Requests for admission, also known as RFAs, are a discovery tool that can be used during litigation to establish facts or authenticate evidence. Civil litigants in Arizona may propound or issue up to twenty five (25) RFAs pursuant to ARCP Rule 36 or ARFLP Rule 64, depending on the type of case. Once issued, the responding party has forty days to respond, though an additional five days may be added depending on the method by which the RFAs were issued. Requests that are not answered may be deemed admitted and used against the responding party.
How to use requests for admission
Attorneys primarily use requests for admission in two ways. First, and most reliably, RFAs can be used to authenticate documents or evidence. In cases involving hundreds of potential trial exhibits, it may be critical to authenticate certain documents or evidence in advance to ensure admissibility and to reduce the precious trial time devoted to evidentiary objections.
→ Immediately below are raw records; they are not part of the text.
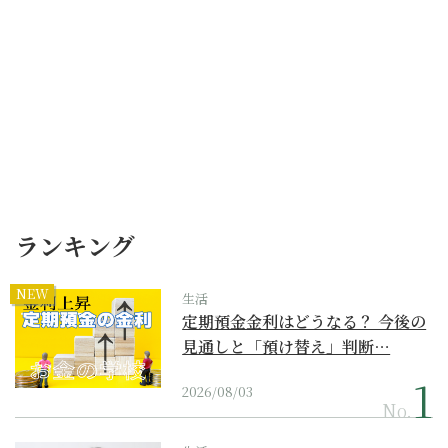
ランキング
NEW
生活
定期預金金利はどうなる？ 今後の
見通しと「預け替え」判断…
2026/08/03
No.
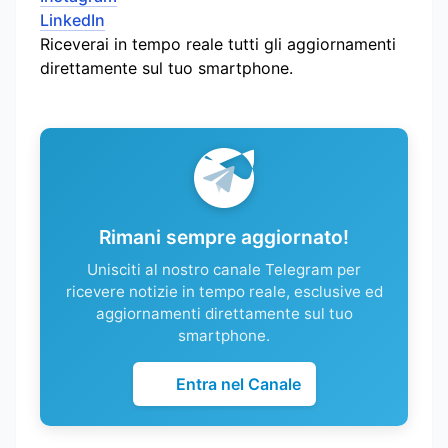
LinkedIn
Riceverai in tempo reale tutti gli aggiornamenti
direttamente sul tuo smartphone.
Rimani sempre aggiornato!
Unisciti al nostro canale Telegram per
ricevere notizie in tempo reale, esclusive ed
aggiornamenti direttamente sul tuo
smartphone.
Entra nel Canale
Requests for admission also may be used to effectively establish uncontested facts in a case, though this takes considerably more thought and skill. You cannot simply ask the opposing party to admit that your case is meritorious, though some attorneys actually try this. In fact, it is fairly common for attorneys to misuse RFAs to try to entrap litigants or induce admission of outcome-determinative facts.
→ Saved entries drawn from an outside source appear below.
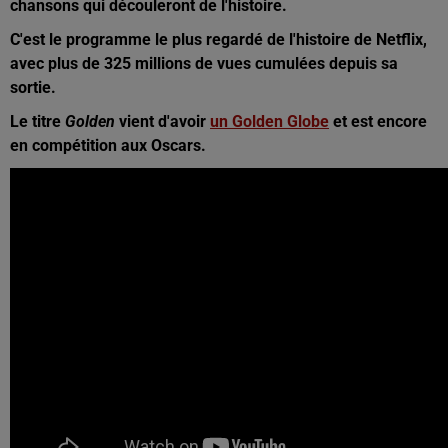
chansons qui découleront de l'histoire.
C'est le programme le plus regardé de l'histoire de Netflix,
avec plus de 325 millions de vues cumulées depuis sa
sortie.
Le titre
Golden
vient d'avoir
un Golden Globe
et est encore
en compétition aux Oscars.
While understandable, it is mostly a waste of time (and client money) because, as you might imagine, it is highly unusual for a litigant to admit to any fact critical to his or her case. When confronted with this type of RFA, the responding party will almost invariably deny, even when denial is perjurious.
Regardless of your objective, it is good practice to include a special interrogatory that asks the responding party to provide more information for each request denied.
If you denied any of the foregoing Requests for Admission, please state with particularity all facts upon which you based your denial and identify all evidence you intend to introduce to either prove or support each fact.
How to Answer RFAs
A responding party has five options when answering requests for admission: (1) admit; (2) deny; (3) admit/deny in part; (4) object; and (5) explain why the question cannot be answered. For the latter, a litigant must explain what reasonable efforts were made to obtain the information before answering this way.
Case law states clearly that the responding party responds at his or her own peril. Gamesmanship and semantic gymnastics can result in adverse consequences, including admission of the requests and financial sanctions. Ordinarily, it is safest practice to adhere to the applicable rules and answer the question to the best of your ability. Even when great attorneys object to a particular request, they still may provide an answer, “Objection notwithstanding, Defendant conditionally admits …” This is because it is almost always more efficient to satisfactorily answer discovery requests than to quibble over their propriety.
Objections to RFAs
Like other discovery requests, the responding party can object to requests for admission. There are dozens of possible objections, but many are also misused and can expose the responding party to sanctions, including being ordered to pay the attorney’s fees the asking party incurs to file a motion to compel.
“Calls for a legal conclusion” — While it is true that RFAs (and interrogatories) cannot ask for merit-preclusive conclusions of law that would end the case, they certainly can ask the responding party to apply controlling law to facts at issue in the case. This is specifically provided in the applicable rules.
“Fifth Amendment privilege” — Litigants may invoke the Fifth Amendment privilege against self-incrimination, even in a civil case. However, doing so requires the judge to draw negative inferences, almost as if you admitted to the objectionable question. The responding party can extinguish the inferences by proffering testimony, but then he or she must relinquish the privilege.
“Vague or ambiguous” — This is a legitimate objection when the question is worded in a certain way that could be susceptible to multiple interpretations or when it asks for an admission with far too little specificity. However, when the point of contention is semantic, it may be more prudent to confer with the asker to stipulate to a particular meaning, rather than risk a potential motion to compel.
“Irrelevant” — This one is often used if the answer to the discovery request is perceived to be irrelevant to the contested issues in the case. But the applicable standard is whether this answer is likely to lead to the discovery of relevant evidence, not whether the answer itself is relevant.
Consequences of not answering RFAs
As briefly mentioned before, requests for admission may be deemed admitted and used against the responding party if the requests are not timely answered.
Objections may constitute answers, but can create a different type of controversy. When there is any type of discovery dispute during litigation, the parties or their attorneys are required to personally confer to attempt in good faith to resolve the dispute without judicial intervention. This personal consultation requires more effort than an e-mail or a letter but, when it is unsuccessful, a litigant may file a motion to compel or a similar pleading to resolve the discovery dispute. When granting these motions, courts frequently impose financial sanctions against the party whose conduct obstructed discovery, pursuant to ARCP Rule 37 or ARFLP Rule 65. Similarly, a party who files a motion to compel prematurely may be ordered to pay the responding party’s attorney’s fees. The risk inherent in discovery disputes may exceed the benefit.